■ PASSAGE SHOWN:
Few people will go through life without experiencing the loss of someone important to them. Death is a part of life; it is inevitable and most people will have to face bereavement at some point in their lives.

Through grieving we learn how to continue to function in spite of our losses. How well we manage this seems to affect our quality of life and how we subsequently relate emotionally to others throughout our lives.

Death today is often still a taboo subject. With improved medical knowledge our expectations are that we, and those close to us, will live well into old age. How painful it is then when a child dies or for children to experience the death of a parent. The family is changed forever.

In a desire not to intrude and also as protection for themselves, relatives and friends may think it is best to say nothing and sidestep the issue. Many bereaved people are ignored by others and quickly learn that to hide their feelings is more acceptable in society and, generally, people then feel more comfortable in their presence. However, it is acknowledging the loss and finding ways of accepting the reality that helps the bereaved to express their painful feelings and allows them to grieve for the person who has died.

Ways of Grieving

There is no right way to grieve. People grieve in many ways. The most important thing is to understand that your grief is natural and your unique way of expressing how you feel having lost someone important in your life.

Try at times to be with someone who will listen to your feelings, for as long as you need. Only you know how you are feeling.

Read more information in our ‘How We Grieve’ Information sheet.

Grandparents

When a child dies, grandparents will be deeply affected not only by the death of their grandchild, but also by their son’s or daughter’s distress. They too will need to grieve. Many grandparents look after grandchildren while parents work, and the child’s death may mean a huge change in their daily life.

■ WORK INSTRUCTION A: In the passage on grief, who may think it best to say nothing and sidestep the issue?
■ WORK INSTRUCTION B: Extract the part of the passage on grief starting at "There is no" and ending at "you are feeling.".
Nothing in the listing is needed.

■ RECORD SET:

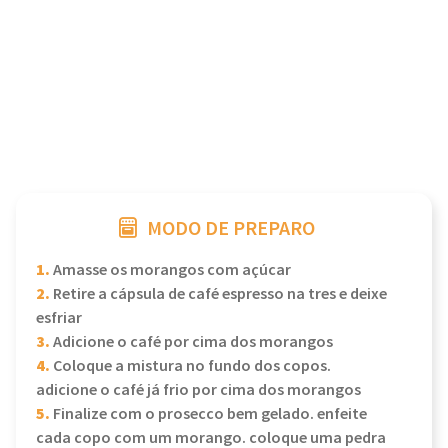
MODO DE PREPARO
1.
Amasse os morangos com açúcar
2.
Retire a cápsula de café espresso na tres e deixe
esfriar
3.
Adicione o café por cima dos morangos
4.
Coloque a mistura no fundo dos copos.
adicione o café já frio por cima dos morangos
5.
Finalize com o prosecco bem gelado. enfeite
cada copo com um morango. coloque uma pedra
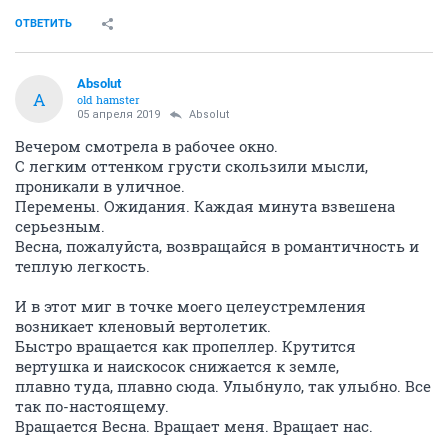
ОТВЕТИТЬ
Absolut
A
old hamster
05 апреля 2019
Absolut
Вечером смотрела в рабочее окно.
С легким оттенком грусти скользили мысли,
проникали в уличное.
Перемены. Ожидания. Каждая минута взвешена
серьезным.
Весна, пожалуйста, возвращайся в романтичность и
теплую легкость.
И в этот миг в точке моего целеустремления
возникает кленовый вертолетик.
Быстро вращается как пропеллер. Крутится
вертушка и наискосок снижается к земле,
плавно туда, плавно сюда. Улыбнуло, так улыбно. Все
так по-настоящему.
Вращается Весна. Вращает меня. Вращает нас.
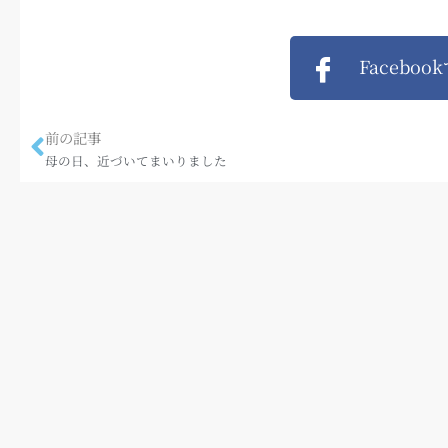
Faceboo
前の記事
母の日、近づいてまいりました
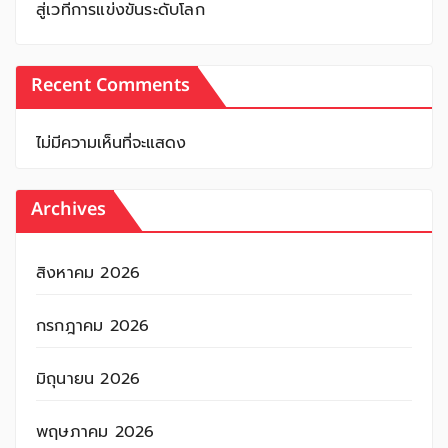
สู่เวทีการแข่งขันระดับโลก
Recent Comments
ไม่มีความเห็นที่จะแสดง
Archives
สิงหาคม 2026
กรกฎาคม 2026
มิถุนายน 2026
พฤษภาคม 2026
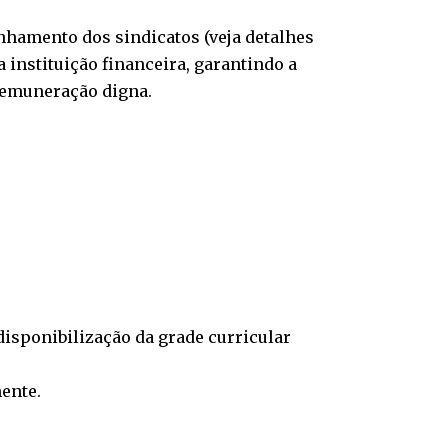
nhamento dos sindicatos (veja detalhes
a instituição financeira, garantindo a
remuneração digna.
disponibilização da grade curricular
ente.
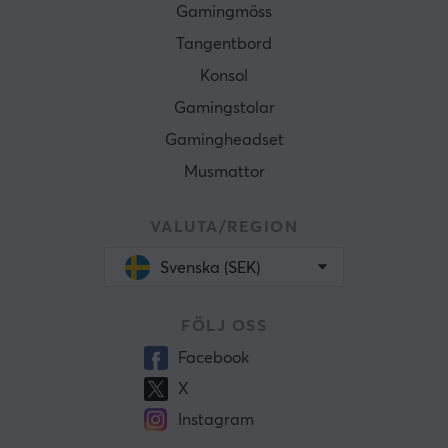
Gamingmöss
Tangentbord
Konsol
Gamingstolar
Gamingheadset
Musmattor
VALUTA/REGION
Svenska (SEK)
FÖLJ OSS
Facebook
X
Instagram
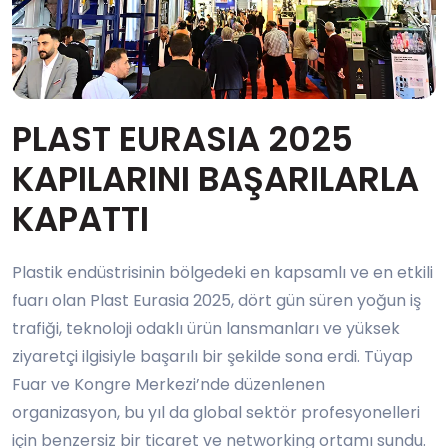
PLAST EURASIA 2025
KAPILARINI BAŞARILARLA
KAPATTI
Plastik endüstrisinin bölgedeki en kapsamlı ve en etkili
fuarı olan Plast Eurasia 2025, dört gün süren yoğun iş
trafiği, teknoloji odaklı ürün lansmanları ve yüksek
ziyaretçi ilgisiyle başarılı bir şekilde sona erdi. Tüyap
Fuar ve Kongre Merkezi’nde düzenlenen
organizasyon, bu yıl da global sektör profesyonelleri
için benzersiz bir ticaret ve networking ortamı sundu.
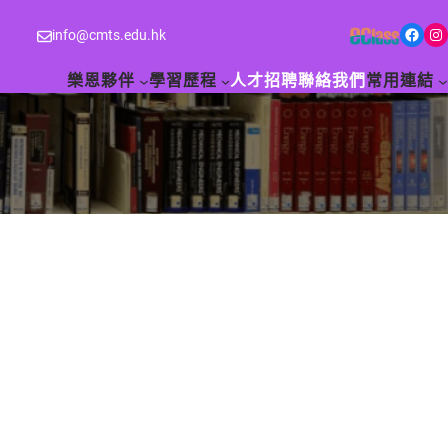
Facebook
Instagram
info@cmts.edu.hk
樂恩夥伴
學習歷程
人才招聘
聯絡我們
常用連結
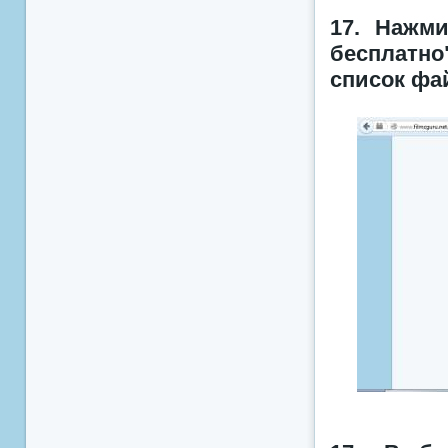
17. Нажми
бесплатно"
список фа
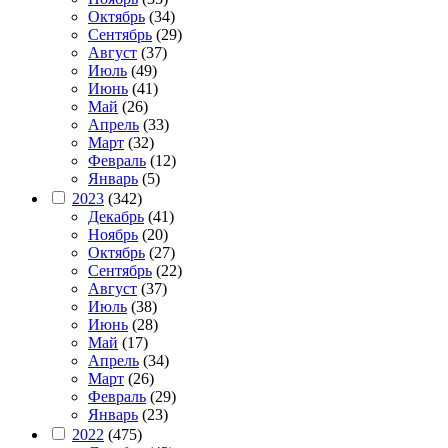
Октябрь
(34)
Сентябрь
(29)
Август
(37)
Июль
(49)
Июнь
(41)
Май
(26)
Апрель
(33)
Март
(32)
Февраль
(12)
Январь
(5)
2023
(342)
Декабрь
(41)
Ноябрь
(20)
Октябрь
(27)
Сентябрь
(22)
Август
(37)
Июль
(38)
Июнь
(28)
Май
(17)
Апрель
(34)
Март
(26)
Февраль
(29)
Январь
(23)
2022
(475)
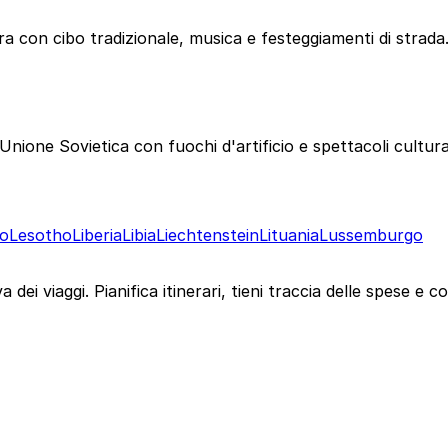
a con cibo tradizionale, musica e festeggiamenti di strada
one Sovietica con fuochi d'artificio e spettacoli cultural
no
Lesotho
Liberia
Libia
Liechtenstein
Lituania
Lussemburgo
 dei viaggi. Pianifica itinerari, tieni traccia delle spese e c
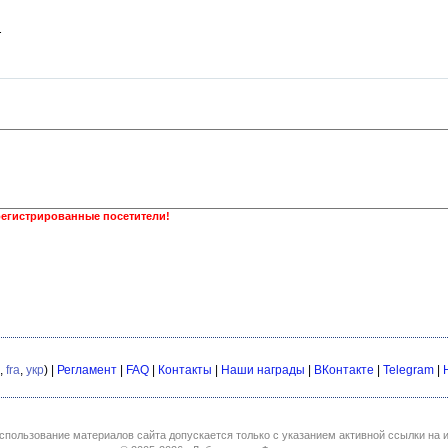
.
регистрированные посетители!
,
fra
,
укр
) |
Регламент
|
FAQ
|
Контакты
|
Наши награды
|
ВКонтакте
|
Telegram
|
спользование материалов сайта допускается только с указанием активной ссылки на и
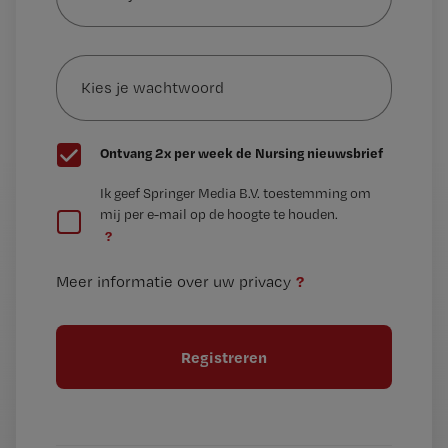
je
e-
Kies
mailadres?
je
*
wachtwoord
G
Ontvang 2x per week de Nursing nieuwsbrief
e
G
Ik geef Springer Media B.V. toestemming om
e
mij per e-mail op de hoogte te houden.
e
n
?
e
t
n
i
?
Meer informatie over uw privacy
t
t
i
e
t
l
e
l
?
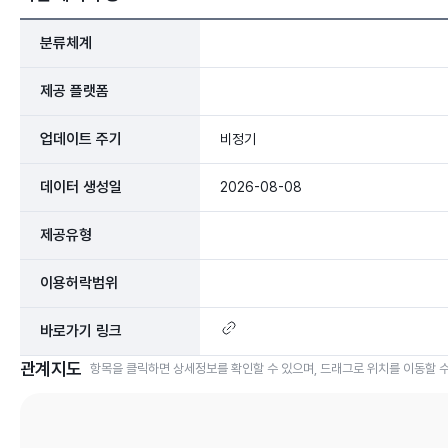
분류체계
제공 플랫폼
업데이트 주기
비정기
데이터 생성일
2026-08-08
제공유형
이용허락범위
바로가기 링크
관계지도
항목을 클릭하면 상세정보를 확인할 수 있으며, 드래그로 위치를 이동할 수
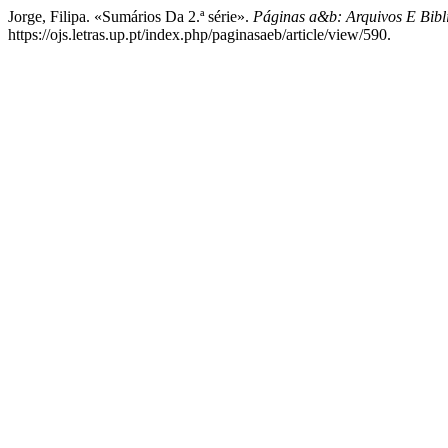
Jorge, Filipa. «Sumários Da 2.ª série».
Páginas a&b: Arquivos E Bibl
https://ojs.letras.up.pt/index.php/paginasaeb/article/view/590.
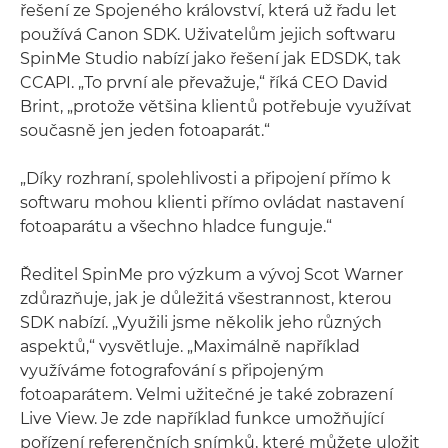
řešení ze Spojeného království, která už řadu let
používá Canon SDK. Uživatelům jejich softwaru
SpinMe Studio nabízí jako řešení jak EDSDK, tak
CCAPI. „To první ale převažuje,“ říká CEO David
Brint, „protože většina klientů potřebuje využívat
současně jen jeden fotoaparát.“
„Díky rozhraní, spolehlivosti a připojení přímo k
softwaru mohou klienti přímo ovládat nastavení
fotoaparátu a všechno hladce funguje.“
Ředitel SpinMe pro výzkum a vývoj Scot Warner
zdůrazňuje, jak je důležitá všestrannost, kterou
SDK nabízí. „Využili jsme několik jeho různých
aspektů,“ vysvětluje. „Maximálně například
využíváme fotografování s připojeným
fotoaparátem. Velmi užitečné je také zobrazení
Live View. Je zde například funkce umožňující
pořízení referenčních snímků, které můžete uložit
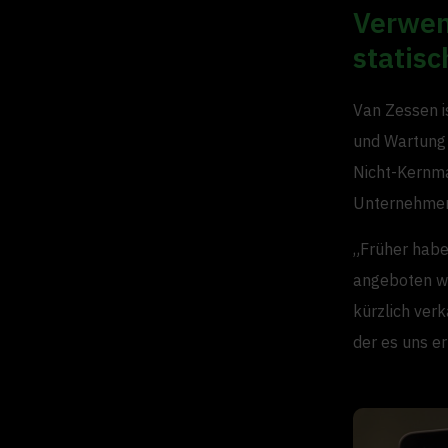
Verwen
statis
Van Zessen is
und Wartung 
Nicht-Kernma
Unternehmen 
„Früher habe
angeboten wu
kürzlich verk
der es uns er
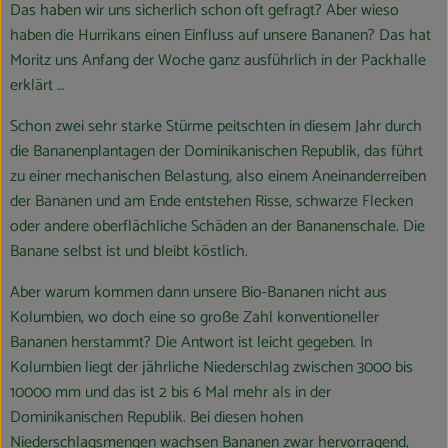
Blog
Das haben wir uns sicherlich schon oft gefragt? Aber wieso
haben die Hurrikans einen Einfluss auf unsere Bananen? Das hat
Moritz uns Anfang der Woche ganz ausführlich in der Packhalle
erklärt …
Schon zwei sehr starke Stürme peitschten in diesem Jahr durch
die Bananenplantagen der Dominikanischen Republik, das führt
zu einer mechanischen Belastung, also einem Aneinanderreiben
der Bananen und am Ende entstehen Risse, schwarze Flecken
oder andere oberflächliche Schäden an der Bananenschale. Die
Banane selbst ist und bleibt köstlich.
Aber warum kommen dann unsere Bio-Bananen nicht aus
Kolumbien, wo doch eine so große Zahl konventioneller
Bananen herstammt? Die Antwort ist leicht gegeben. In
Kolumbien liegt der jährliche Niederschlag zwischen 3000 bis
10000 mm und das ist 2 bis 6 Mal mehr als in der
Dominikanischen Republik. Bei diesen hohen
Niederschlagsmengen wachsen Bananen zwar hervorragend,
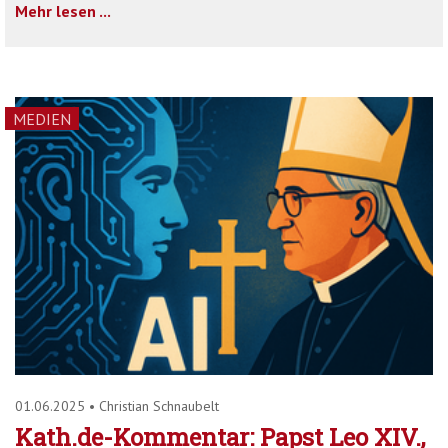
Mehr lesen ...
MEDIEN
01.06.2025
•
Christian Schnaubelt
Kath.de-Kommentar: Papst Leo XIV.,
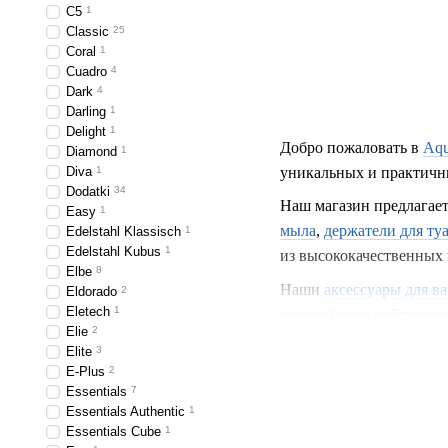
C5
1
Classic
25
Coral
1
Cuadro
4
Dark
4
Darling
1
Delight
1
Добро пожаловать в
Aqu
Diamond
1
Diva
1
уникальных и практичны
Dodatki
34
Наш магазин предлагае
Easy
1
мыла
,
держатели для ту
Edelstahl Klassisch
1
Edelstahl Kubus
1
из высококачественных 
Elbe
8
Наши
аксессуары для в
Eldorado
2
Eletech
1
каждый смог найти подх
Elie
2
акцент в вашей ванной 
Elite
3
E-Plus
2
Наши
держатели для ту
Essentials
7
различных вариантах и 
Essentials Authentic
1
надежными и стильными
Essentials Cube
1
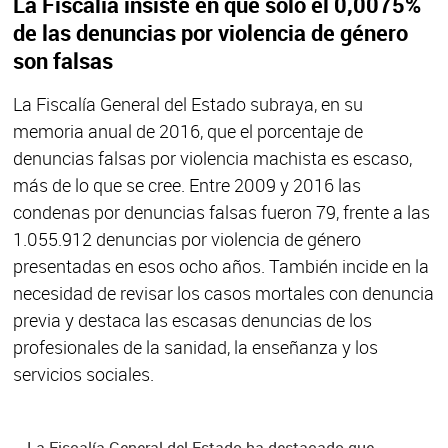
La Fiscalía insiste en que sólo el 0,0075%
de las denuncias por violencia de género
son falsas
La Fiscalía General del Estado subraya, en su
memoria anual de 2016, que el porcentaje de
denuncias falsas por violencia machista es escaso,
más de lo que se cree. Entre 2009 y 2016 las
condenas por denuncias falsas fueron 79, frente a las
1.055.912 denuncias por violencia de género
presentadas en esos ocho años. También incide en la
necesidad de revisar los casos mortales con denuncia
previa y destaca las escasas denuncias de los
profesionales de la sanidad, la enseñanza y los
servicios sociales.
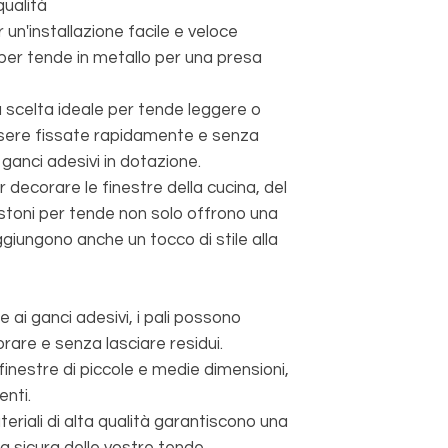
qualità
r un'installazione facile e veloce
 per tende in metallo per una presa
 scelta ideale per tende leggere o
sere fissate rapidamente e senza
i ganci adesivi in dotazione.
decorare le finestre della cucina, del
stoni per tende non solo offrono una
giungono anche un tocco di stile alla
e ai ganci adesivi, i pali possono
orare e senza lasciare residui.
inestre di piccole e medie dimensioni,
enti.
teriali di alta qualità garantiscono una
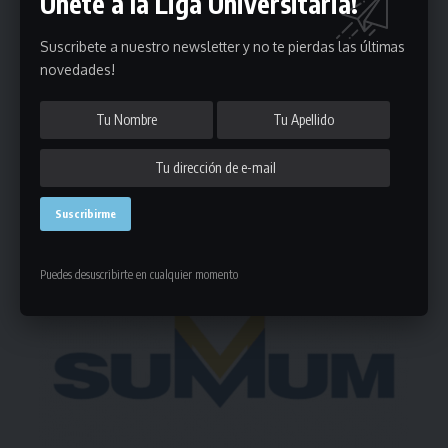
Únete a la Liga Universitaria!
Puedes suscribirte en cualquier momento.
Suscribete a nuestro newsletter y no te pierdas las últimas
novedades!
Deja un comentario
- Publicidad -
Puedes desuscribirte en cualquier momento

■ ANSWER A: Relatives and friends.

■ ANSWER B:
There is no right way to grieve. People grieve in many ways. The most important thing is to understand that your grief is natural and your unique way of expressing how you feel having lost someone important in your life.

Try at times to be with someone who will listen to your feelings, for as long as you need. Only you know how you are feeling.